Hmmmm i'm pretty sure most vinyl printers would disagree. Even imprintables warehouse recommend prepress to get moisture out and they are pros. 

We prepress all garments.


----------



## fub (Oct 2, 2010)

I've just had this problem too. Answer seems to be lower heat and definitely a shorter press time. I used 10 and 190 degrees and it worked perfectly. If the application vinyl starts crinkling up then you've pressed too long and too hard. I got the tip from another forum when I was at the point of throwing the vinyl out the window having wasted two shirts and lots of vinyl on what seemed an impossibly steep learning curve. Much happier now.


----------



## pew36 (Jul 17, 2011)

I have been trying 30 secs at 185c

Get some letters not sticking down.....it seems to be there are lots of contradicting advice on the matter. 
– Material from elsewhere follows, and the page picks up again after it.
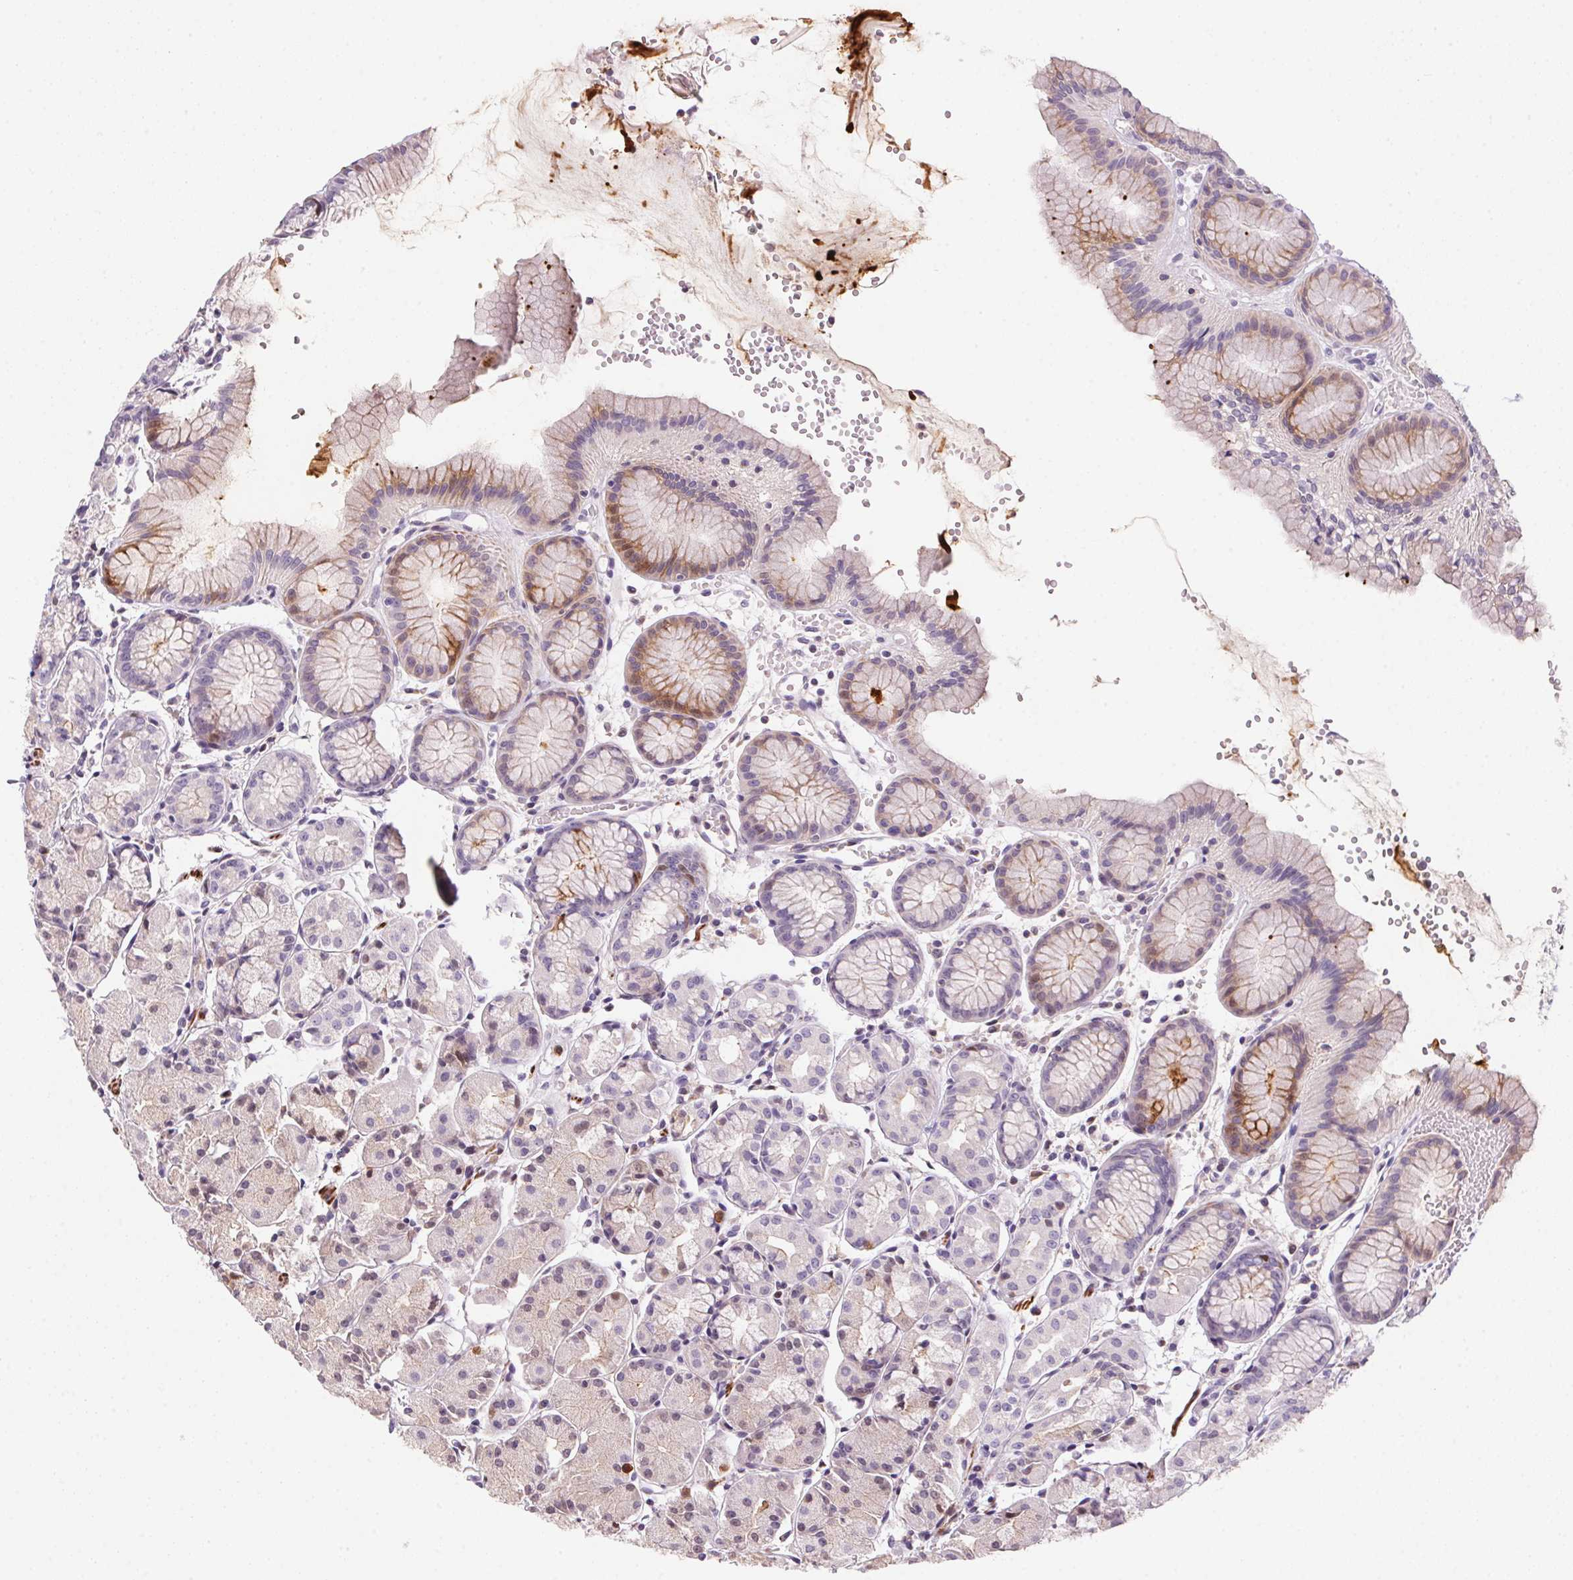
{"staining": {"intensity": "strong", "quantity": "<25%", "location": "cytoplasmic/membranous"}, "tissue": "stomach", "cell_type": "Glandular cells", "image_type": "normal", "snomed": [{"axis": "morphology", "description": "Normal tissue, NOS"}, {"axis": "topography", "description": "Stomach, upper"}], "caption": "Glandular cells display medium levels of strong cytoplasmic/membranous staining in about <25% of cells in normal human stomach.", "gene": "ECPAS", "patient": {"sex": "male", "age": 47}}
Personally I feel pretty bummed about the prospect of having to hand iron rogue bits because my heat press might be rubbish

Do folks think it is better to go hotter for a shorter time?
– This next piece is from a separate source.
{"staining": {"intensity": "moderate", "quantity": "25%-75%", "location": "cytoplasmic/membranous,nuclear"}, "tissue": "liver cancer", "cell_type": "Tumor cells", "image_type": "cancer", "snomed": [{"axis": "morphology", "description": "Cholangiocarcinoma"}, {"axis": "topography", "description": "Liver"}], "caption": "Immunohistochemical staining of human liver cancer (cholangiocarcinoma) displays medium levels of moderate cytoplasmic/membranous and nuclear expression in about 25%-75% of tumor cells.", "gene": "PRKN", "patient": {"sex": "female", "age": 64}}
What is actually happening in the process? Is the vinyl melting into the shirts or is some glue released?

What are the consequences of over cooking?

I had a shirt crinkle a bit but that seemed to be from not enough pressure as it never happened again since I upped the pressure


----------



## funkytshirts (Jul 26, 2010)

Try letting the vinyl cool before pulling the backing off !


----------



## pew36 (Jul 17, 2011)

i tried that a couple of times and it makes the peeling of the backing even tougher. if i peel straight away it slides right off

besides, it isnt like im pulling the backing tape off and there is a battle of adhesion between the shirt and the backing tape, the vinyl is just plain not attaching to the shirt. irrespective of how long i leave the shirt.

and it isnt the heat process because i have since tried additional heat and repositioning the vinyl. its like either the vinyl is in patches not sticky or heat resistant.


----------



## pew36 (Jul 17, 2011)

i also did a shirt where i used a scalpel to ease the non stuck vinyl bits onto the shirt, then put grease proof paper down and heated that part again, and the vinyl just wasnt applying itself to the shirt.


----------



## mukka01 (Mar 31, 2013)

Hi 5'9 i use the same vinyl you are talking about, i press using a geo knight dk20 with medium to heavy pressure at 15 seconds. I did try what you do only 10 seconds and after cooling it is easy to peel off. 160* for 15/17 seconds med/ heavy pressure works a treat, only thing i can think of is uneven heat on your press, worth spending more on good quality press, try above settings and it should be fine,, also hot peel. Hope this helps.. Newbie to the forum, hi to all.


----------



## mukka01 (Mar 31, 2013)

Pew36... Seriously sounds like a pressure issue.... If you are certain that the heat is 160* and pressing for 15-20 sec then it will be down to the pressure, medium heavy pressure, light or not enough pressure will be useless,,,,


----------



## mukka01 (Mar 31, 2013)

All i use is hotflex from MDP. I have zero errors with it and i have been using it for the past yr. I press at 160* for 15 seconds, i supply kebab shops and they go through serious rough and tumble and cleaned daily, i have not had a single item returned regarding the vinyl. I am certain the fault people are having is nit the product but the press, cheap presses are a complete waste of money, i use a geo knight 20x16 and it gives heat all the way through out the platen, people do not realise how important the press is, it is your main piece of kit, it is not the vinyl it is the press, MDP are really helpfull and i have well over 500 sheets of hotflex and i know without any doubt i can produce products that will last. Please try and purchase a branded press, read reviews stay away from garbage on ebay kits, i would not pay £50 for them.


----------



## MissChris (Apr 24, 2013)

Sorry for bumping an old thread!

I have had this problem before - I had black hot flex from MDP and it would not even weed properly from the backing. It was horrible then would not stick so I ended up binning it.

I have recently done a large order using their Golden Yellow Hot Flex which felt Ok. It would not stick very well but eventually got round that with some of the methods mentioned, however I recently had the customer contact me to say that the majority of the lettering has fallen off. I am absolutely shocked and embarrassed!

Have done this exact order before and had no problems at all. So very annoyed that a return customer has now had such a terrible experience. I am trying to find the cause before completing other large orders.

Could I have had a dodgy batch of Vinyl? or Should I be getting a new Heat Press?


----------